The government’s clarification regarding the insolvency code may create confusion.

Shareholders To Have No Say In How Creditors Restructure An Insolvent Company

An effort to smoothen the implementation of the insolvency resolution process may result in creating more confusion.

On Wednesday evening, the Ministry of Corporate Affairs issued a clarification regarding the Insolvency and Bankruptcy Code, 2016.

The question before the ministry was: whether shareholder approval is required for actions envisaged under a resolution plan being considered by the resolution professional or one approved by the National Company Law Tribunal.
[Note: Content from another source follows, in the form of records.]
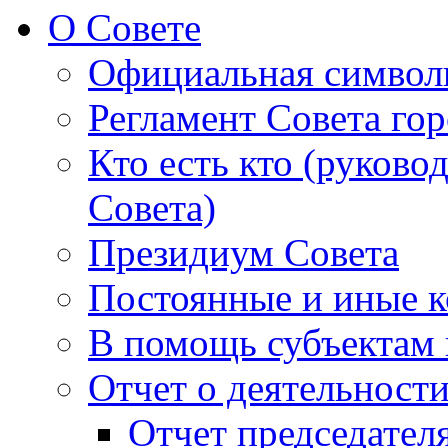
О Совете
Официальная символ
Регламент Совета гор
Кто есть кто (руково
Совета)
Президиум Совета
Постоянные и иные к
В помощь субъектам 
Отчет о деятельност
Отчет председателя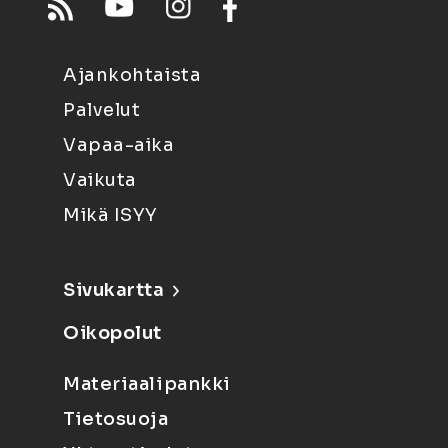
Ajankohtaista
Palvelut
Vapaa-aika
Vaikuta
Mikä ISYY
Sivukartta
Oikopolut
Materiaalipankki
Tietosuoja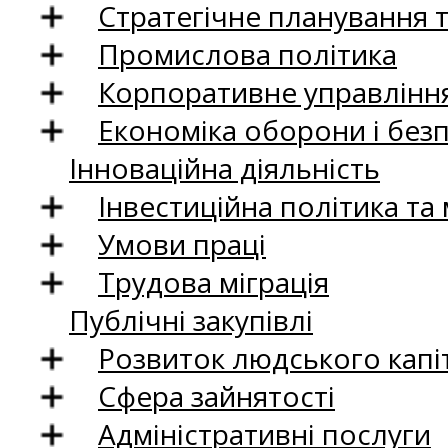
Стратегічне планування 
Промислова політика
Корпоративне управління
Економіка оборони і без
Інноваційна діяльність
Інвестиційна політика та
Умови праці
Трудова міграція
Публічні закупівлі
Розвиток людського капіт
Сфера зайнятості
Адміністративні послуги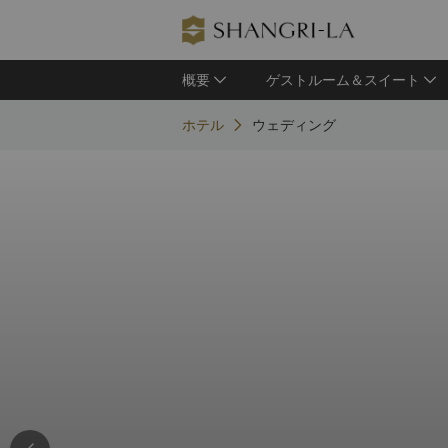
概要
ゲストルーム＆スイート
ホテル
ウェディング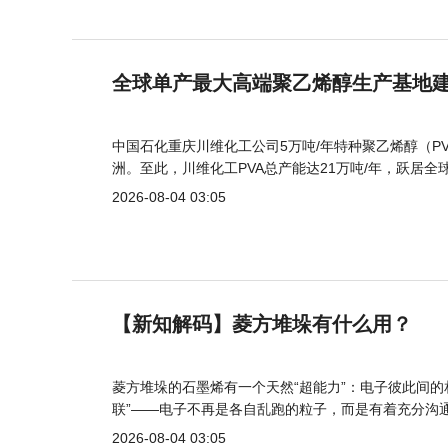
全球单产最大高端聚乙烯醇生产基地建
中国石化重庆川维化工公司5万吨/年特种聚乙烯醇（
洲。至此，川维化工PVA总产能达21万吨/年，跃居全
2026-08-04 03:05
【新知解码】菱方堆垛有什么用？
菱方堆垛的石墨烯有一个天然“超能力”：电子彼此间
联”——电子不再是各自乱跑的粒子，而是有着充分沟通
2026-08-04 03:05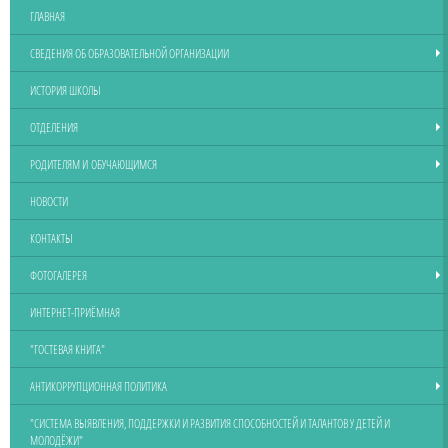
ГЛАВНАЯ
СВЕДЕНИЯ ОБ ОБРАЗОВАТЕЛЬНОЙ ОРГАНИЗАЦИИ
ИСТОРИЯ ШКОЛЫ
ОТДЕЛЕНИЯ
РОДИТЕЛЯМ И ОБУЧАЮЩИМСЯ
НОВОСТИ
КОНТАКТЫ
ФОТОГАЛЕРЕЯ
ИНТЕРНЕТ-ПРИЁМНАЯ
"ГОСТЕВАЯ КНИГА"
АНТИКОРРУПЦИОННАЯ ПОЛИТИКА
"СИСТЕМА ВЫЯВЛЕНИЯ, ПОДДЕРЖКИ И РАЗВИТИЯ СПОСОБНОСТЕЙ И ТАЛАНТОВ У ДЕТЕЙ И
МОЛОДЁЖИ"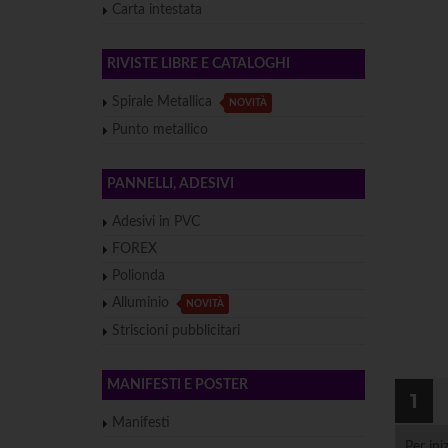
Carta intestata
RIVISTE LIBRE E CATALOGHI
Spirale Metallica
NOVITÀ
Punto metallico
PANNELLI, ADESIVI
Adesivi in PVC
FOREX
Polionda
Alluminio
NOVITÀ
Striscioni pubblicitari
MANIFESTI E POSTER
1
Manifesti
Per ini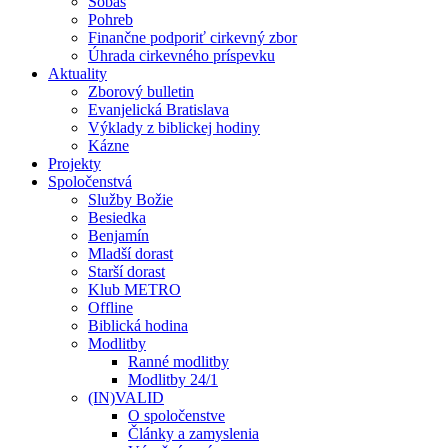
Sobáš
Pohreb
Finančne podporiť cirkevný zbor
Úhrada cirkevného príspevku
Aktuality
Zborový bulletin
Evanjelická Bratislava
Výklady z biblickej hodiny
Kázne
Projekty
Spoločenstvá
Služby Božie
Besiedka
Benjamín
Mladší dorast
Starší dorast
Klub METRO
Offline
Biblická hodina
Modlitby
Ranné modlitby
Modlitby 24/1
(IN)VALID
O spoločenstve
Články a zamyslenia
The approval of shareholders/members of the corporate debtor/company for a particular action required in the resolution plan for its implementation, which would have been required under the Companies Act, 2013 or any other law, if the resolution plan of the company was not being considered under the Insolvency and Bankruptcy Code, is deemed to have been given on its approval by the adjudicating authority.
MCA Circular

Why A Clarification Was Needed

The difficulty arose from two provisions in the IBC.

1. That the resolution professional should confirm that each resolution plan received by him does not contravene any law.
The circular explains that the provision does not imply the need for shareholder approval and is only meant to prevent approval of a resolution plan that is not legally implementable.

For instance...

A resolution plan must not contemplate 100 percent foreign investment in a corporate debtor if the FDI policy/relevant foreign exchange laws permit investment only up to 75 percent in the relevant sector of the industry; it should be compliant with requirements such as restrictions on an Indian entity to issue securities to a person resident outside India under Foreign Exchange Management Act, 1999 etc.
MCA Circular

2. The other IBC provision makes an NCLT-approved resolution plan binding on all stakeholders.
The concern here was that if a plan required, say a sale of assets, that would need shareholder approval as per company law. But the ministry has clarified that shareholder approval is not necessary.
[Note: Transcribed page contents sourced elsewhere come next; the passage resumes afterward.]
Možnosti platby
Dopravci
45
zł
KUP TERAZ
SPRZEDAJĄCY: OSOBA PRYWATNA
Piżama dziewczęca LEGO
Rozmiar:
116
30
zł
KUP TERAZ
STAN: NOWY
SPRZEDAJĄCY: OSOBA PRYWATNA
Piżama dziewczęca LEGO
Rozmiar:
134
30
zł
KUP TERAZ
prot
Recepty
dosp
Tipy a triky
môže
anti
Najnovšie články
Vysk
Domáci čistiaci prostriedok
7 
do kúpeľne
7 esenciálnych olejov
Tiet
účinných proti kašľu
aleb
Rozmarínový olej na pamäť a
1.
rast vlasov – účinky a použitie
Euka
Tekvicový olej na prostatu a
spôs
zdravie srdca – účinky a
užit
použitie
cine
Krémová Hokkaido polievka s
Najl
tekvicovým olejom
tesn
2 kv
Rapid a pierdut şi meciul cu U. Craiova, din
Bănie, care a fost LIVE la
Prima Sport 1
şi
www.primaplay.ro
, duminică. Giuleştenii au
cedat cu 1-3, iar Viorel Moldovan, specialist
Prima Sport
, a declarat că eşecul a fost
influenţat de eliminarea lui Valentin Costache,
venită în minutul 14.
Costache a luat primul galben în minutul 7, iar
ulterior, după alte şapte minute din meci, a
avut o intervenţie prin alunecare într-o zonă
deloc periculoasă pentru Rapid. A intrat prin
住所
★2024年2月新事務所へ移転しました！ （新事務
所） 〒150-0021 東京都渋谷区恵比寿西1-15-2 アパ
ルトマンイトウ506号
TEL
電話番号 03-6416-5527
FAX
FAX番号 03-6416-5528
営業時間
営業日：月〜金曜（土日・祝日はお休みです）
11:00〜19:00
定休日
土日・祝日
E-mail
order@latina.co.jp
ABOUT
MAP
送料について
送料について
Once the resolution plan is approved by the adjudicating authority under the insolvency code, then any action forming part of such resolution plan, which would have otherwise required a shareholders’ approval under the Companies Act, 2013 or any other law, can now be implemented without securing any such shareholders’ approval, Anshul Jain, a corporate law partner at Luthra & Luthra explained.

The ministry’s clarification quells concerns that a resolution plan would fail to find shareholder approval if the controlling shareholder is not in favour of the process or the plan. But it’s not clear if minority or public shareholders would feel left out.

Corporate lawyer Nilang Desai, practicing insolvency law at AZB & Partners, said they’d have no basis to complain.

If the committee of creditors thinks that a certain corporate action is okay, then why should shareholders, who have no economic value left, have any powers. So for proposing mergers, demergers, issue of shares, slump sale, delisting in resolution plans, no shareholder approval would be required.
Nilang Desai, Partner, AZB & Partners

The Twist

In resolving the company law confusion, the circular seems to have exempted the requirement for shareholders’ approval emanating from ‘any other law’, as well, Jain added

So as an example, if the resolution plan also requires a material related-party transaction, which would otherwise require approval under SEBI’s Listing Regulations, now by virtue of this circular, no such shareholders’ approval would be required.
Anshul Jain, Partner, Luthra & Luthra

Desai insists that it’s only appropriate that shareholders of an insolvent company have no decision making powers.